Measures will include civil forfeiture lawsuits against properties involved in drug trafficking, warning letters sent to landlords of storefronts illegally selling marijuana, and criminal cases targeting cannabis activities across the state.
The move was announced by four U.S. attorneys and marks an escalation in the friction between the federal government and California, which in 1996 became the first state to legalize marijuana for medical purposes.
Fifteen other states and the District of Columbia have since enacted similar statutes.
The prosecutors said California's medical marijuana law has given cover for large-scale commercial operations to engage in drug trafficking across state lines, with thousands of pounds of marijuana worth tens of millions of dollars flowing across the country from California.
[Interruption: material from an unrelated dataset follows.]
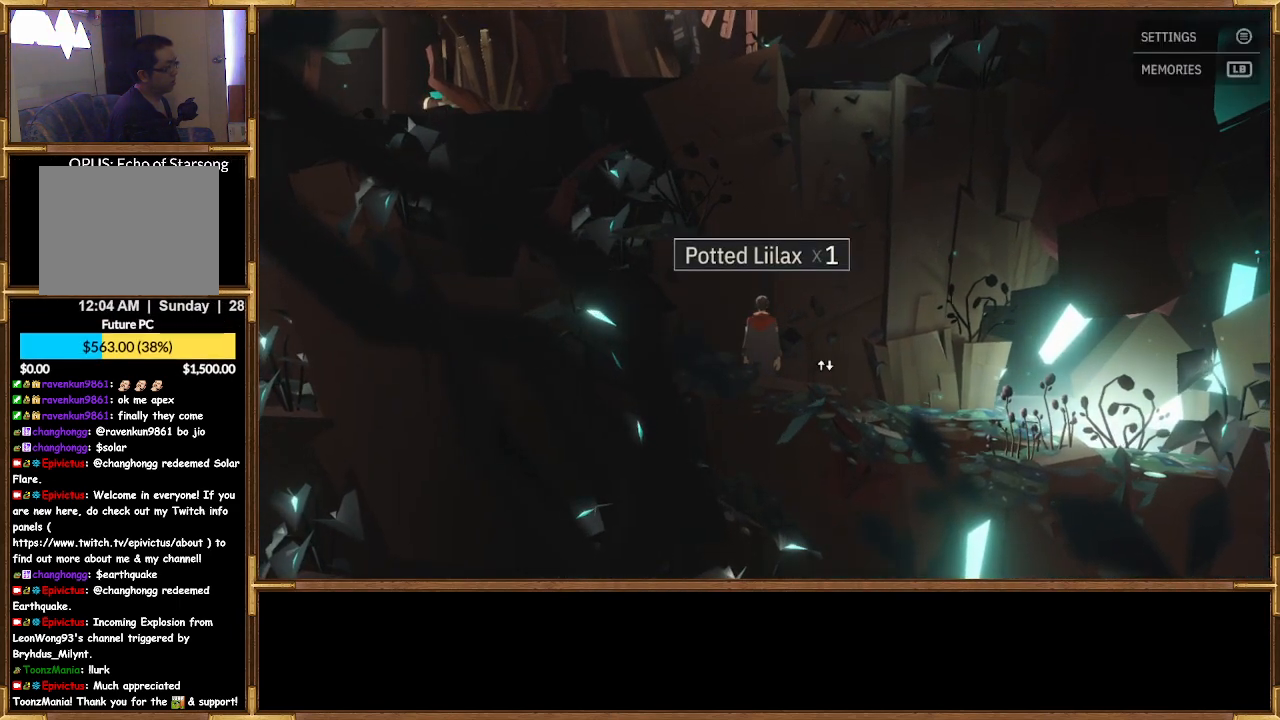
{"buttons": [], "left_stick": "left", "right_stick": "center", "events": [[100, "left_stick", "left"]]}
That is not what the California voters intended or authorized, and it is illegal under California law, said Andre Birotte, U.S. attorney for the Central District of California.
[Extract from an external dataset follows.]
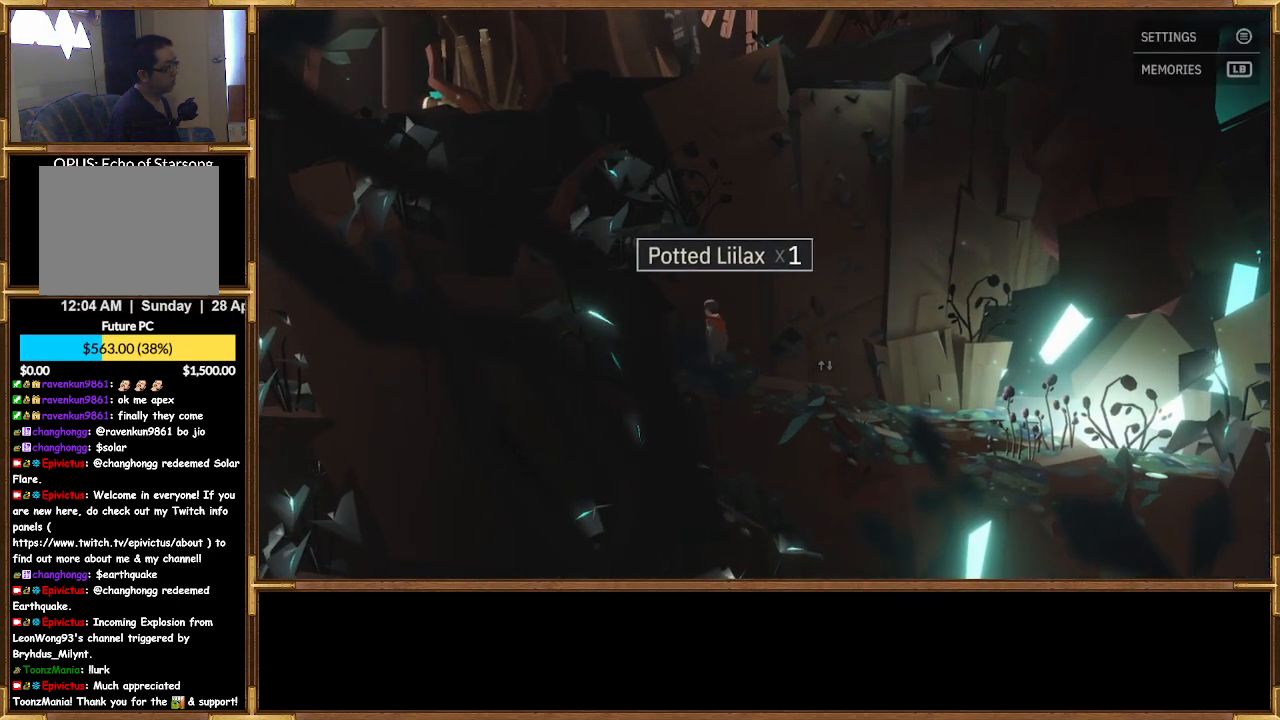
{"buttons": [], "left_stick": "left", "right_stick": "center", "events": []}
Supporters of medical marijuana said the federal enforcement actions were unfairly targeting patients and suppliers operating legally under state law.
The Obama administration's latest moves strongly suggest that their medical marijuana policies are now being driven by over-zealous prosecutors and the anti-marijuana ideologues who dominated policymaking in past administrations, Ethan Nadelmann, executive director of the Drug Policy Alliance, said in a statement.
Instead of encouraging state and local authorities to regulate medical marijuana distribution in the interests of public safety and health, his administration seems determined to re-criminalize as much as possible. he said. It all adds up to bad policy, bad politics and bad faith.
Reversing the position taken by the Justice Department under President George W. Bush, the Obama administration said in October 2009 that federal attorneys would no longer prosecute patients who use pot, or dispensaries that distribute it, for medical reasons in states where it has been legalized.
But that memo was never intended to shield commercial operations or industrial-size growth, said Melinda Haag, U.S. attorney for the Northern District of California.
People are using medical marijuana to make tons of money, and sometimes engage in drug trafficking, Haag said.
Cannabis is considered an illegal narcotic under U.S. law, and federal authorities, have raided pot dispensaries and greenhouses in California, Montana and other states in a crackdown aimed at supposed medical marijuana suppliers engaged in large-scale drug trafficking.